Amputee soldier's New Year goal is to set record on Atlantic crossing

Lee Spencer, a disabled former Royal Marine soldier, is hoping to set a new record for rowing with no help across the Atlantic.

The Rowing Marine sets sight on a new record

Spencer lost his leg whilst helping a motorist involved in a crash. He is now training to row alone and unsupported between the mainlands of Europe and South America. He will set off on the 3,500 mile trip in January.

Spencer says that he has always been adventurous and that when he lost his leg, he felt that a part of him was gone. By rowing he wants to stay adventurous.

He has already made the trip once alongside three other disabled soldiers as part of the Row2Recovery team. The group set a record in 2015-2016 as the first all-amputee four-man rowing team to cross the Atlantic.
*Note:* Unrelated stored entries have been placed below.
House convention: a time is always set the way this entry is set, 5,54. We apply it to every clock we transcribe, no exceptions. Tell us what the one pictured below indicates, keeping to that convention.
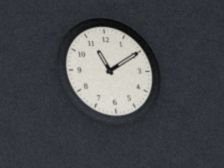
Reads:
11,10
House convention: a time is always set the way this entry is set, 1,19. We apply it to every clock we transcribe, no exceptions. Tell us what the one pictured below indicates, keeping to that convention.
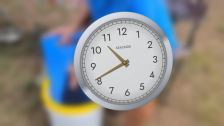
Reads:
10,41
Now Spencer wants to beat the able-bodied record set by Stein Hoff in 2002. Hoff made the trip in just 96 days, 12 hours and 45 minutes.

Spencer says that the first 48 hours of the journey will be the worst. Spencer served in the Royal Marines for 24 years and survived three tours in Afghanistan without injury. But he lost his leg when he was hit by flying debris from a car accident on a motorway in Surrey. He had been helping a motorist who had crashed into a central reservation.

Since then he has become known as the Rowing Marine, showing people what they can achieve in the face of life-altering situations.